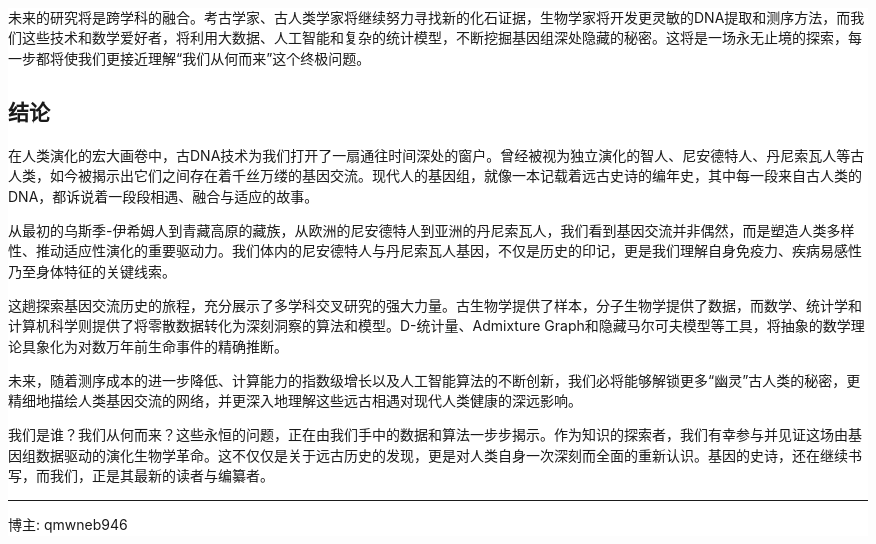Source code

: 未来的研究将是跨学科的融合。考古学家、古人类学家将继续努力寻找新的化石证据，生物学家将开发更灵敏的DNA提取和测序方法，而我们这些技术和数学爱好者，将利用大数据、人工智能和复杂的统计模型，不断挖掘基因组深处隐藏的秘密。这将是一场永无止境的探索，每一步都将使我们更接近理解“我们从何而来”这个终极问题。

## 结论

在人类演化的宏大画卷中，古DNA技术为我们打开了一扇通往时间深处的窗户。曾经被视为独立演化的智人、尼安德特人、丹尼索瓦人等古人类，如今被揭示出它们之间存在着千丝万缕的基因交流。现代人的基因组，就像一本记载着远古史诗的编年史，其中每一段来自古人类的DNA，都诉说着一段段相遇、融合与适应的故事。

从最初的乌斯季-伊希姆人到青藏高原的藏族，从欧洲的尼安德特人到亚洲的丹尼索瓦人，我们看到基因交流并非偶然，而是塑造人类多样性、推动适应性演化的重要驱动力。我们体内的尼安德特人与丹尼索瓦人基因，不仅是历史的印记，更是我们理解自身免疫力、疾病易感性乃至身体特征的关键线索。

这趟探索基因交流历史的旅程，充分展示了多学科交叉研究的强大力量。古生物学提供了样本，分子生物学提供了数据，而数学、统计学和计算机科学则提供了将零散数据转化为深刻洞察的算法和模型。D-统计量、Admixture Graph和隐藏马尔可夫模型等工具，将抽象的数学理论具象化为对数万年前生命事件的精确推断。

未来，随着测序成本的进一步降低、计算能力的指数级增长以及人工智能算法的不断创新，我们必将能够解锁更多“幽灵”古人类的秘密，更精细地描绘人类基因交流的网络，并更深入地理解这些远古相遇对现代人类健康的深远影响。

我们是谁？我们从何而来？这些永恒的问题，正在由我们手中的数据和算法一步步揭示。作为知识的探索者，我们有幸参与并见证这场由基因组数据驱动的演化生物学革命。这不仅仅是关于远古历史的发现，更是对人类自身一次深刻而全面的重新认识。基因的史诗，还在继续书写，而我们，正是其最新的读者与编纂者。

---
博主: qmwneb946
* * *
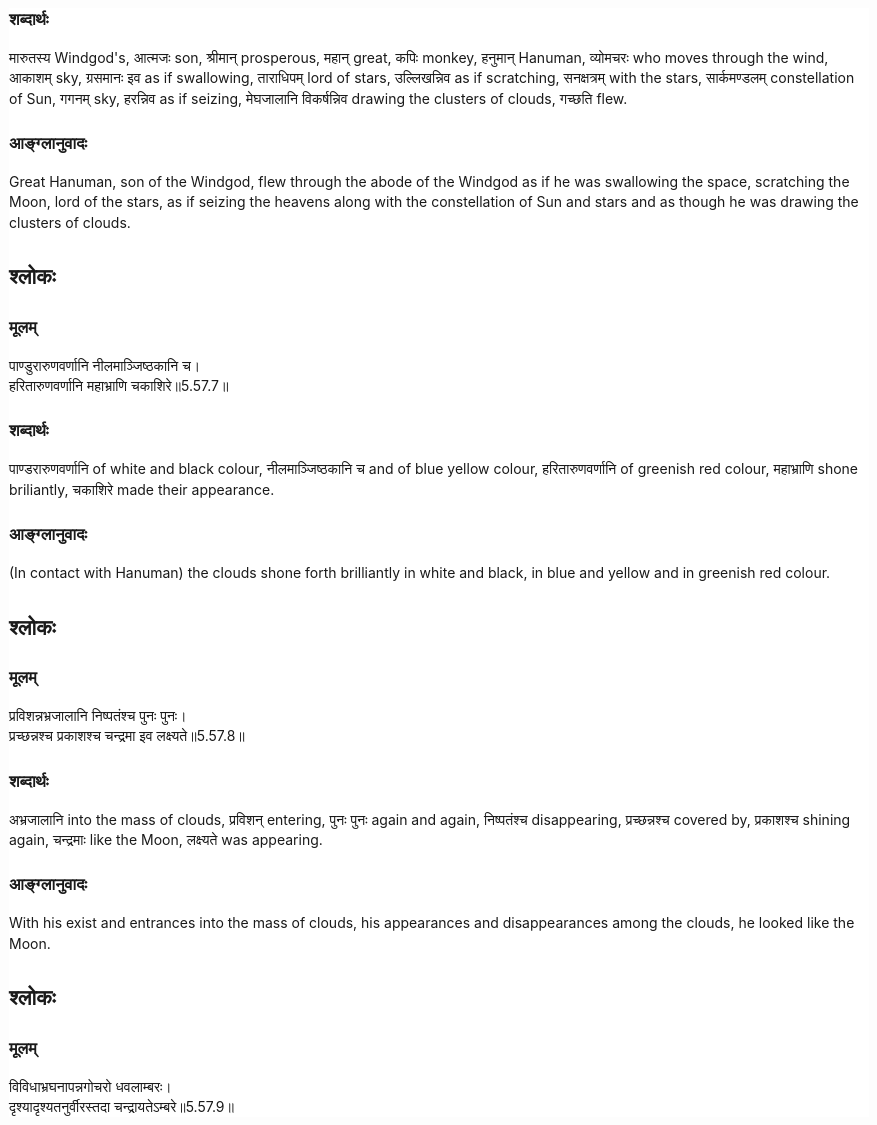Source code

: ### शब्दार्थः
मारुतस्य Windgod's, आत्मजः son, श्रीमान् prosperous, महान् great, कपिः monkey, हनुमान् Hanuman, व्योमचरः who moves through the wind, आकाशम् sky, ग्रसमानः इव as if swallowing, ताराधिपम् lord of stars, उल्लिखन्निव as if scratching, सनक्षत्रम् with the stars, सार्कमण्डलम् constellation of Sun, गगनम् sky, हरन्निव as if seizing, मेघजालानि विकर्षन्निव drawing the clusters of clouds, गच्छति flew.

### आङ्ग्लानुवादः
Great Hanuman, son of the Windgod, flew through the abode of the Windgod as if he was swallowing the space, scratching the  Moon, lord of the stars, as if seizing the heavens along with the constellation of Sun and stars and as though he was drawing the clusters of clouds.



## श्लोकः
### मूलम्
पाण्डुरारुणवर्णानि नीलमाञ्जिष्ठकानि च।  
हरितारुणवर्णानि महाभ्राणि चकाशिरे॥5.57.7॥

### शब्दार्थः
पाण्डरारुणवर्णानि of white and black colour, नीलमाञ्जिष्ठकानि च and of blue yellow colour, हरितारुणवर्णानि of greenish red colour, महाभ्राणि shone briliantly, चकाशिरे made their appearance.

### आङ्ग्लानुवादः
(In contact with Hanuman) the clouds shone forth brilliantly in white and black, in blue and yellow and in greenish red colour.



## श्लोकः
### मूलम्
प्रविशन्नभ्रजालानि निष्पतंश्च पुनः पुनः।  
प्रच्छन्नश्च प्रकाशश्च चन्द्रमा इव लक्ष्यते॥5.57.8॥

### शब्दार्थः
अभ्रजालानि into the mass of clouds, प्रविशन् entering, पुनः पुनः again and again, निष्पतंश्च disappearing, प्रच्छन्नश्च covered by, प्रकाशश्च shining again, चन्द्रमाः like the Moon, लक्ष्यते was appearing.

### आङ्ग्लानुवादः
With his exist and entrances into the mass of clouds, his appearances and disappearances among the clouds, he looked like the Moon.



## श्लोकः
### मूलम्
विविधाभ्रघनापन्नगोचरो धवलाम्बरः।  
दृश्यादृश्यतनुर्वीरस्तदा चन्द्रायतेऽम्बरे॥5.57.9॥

**Task instructions**
Write down only the number of lines above where the word "mass" occurs.

**Response to this exercise**
2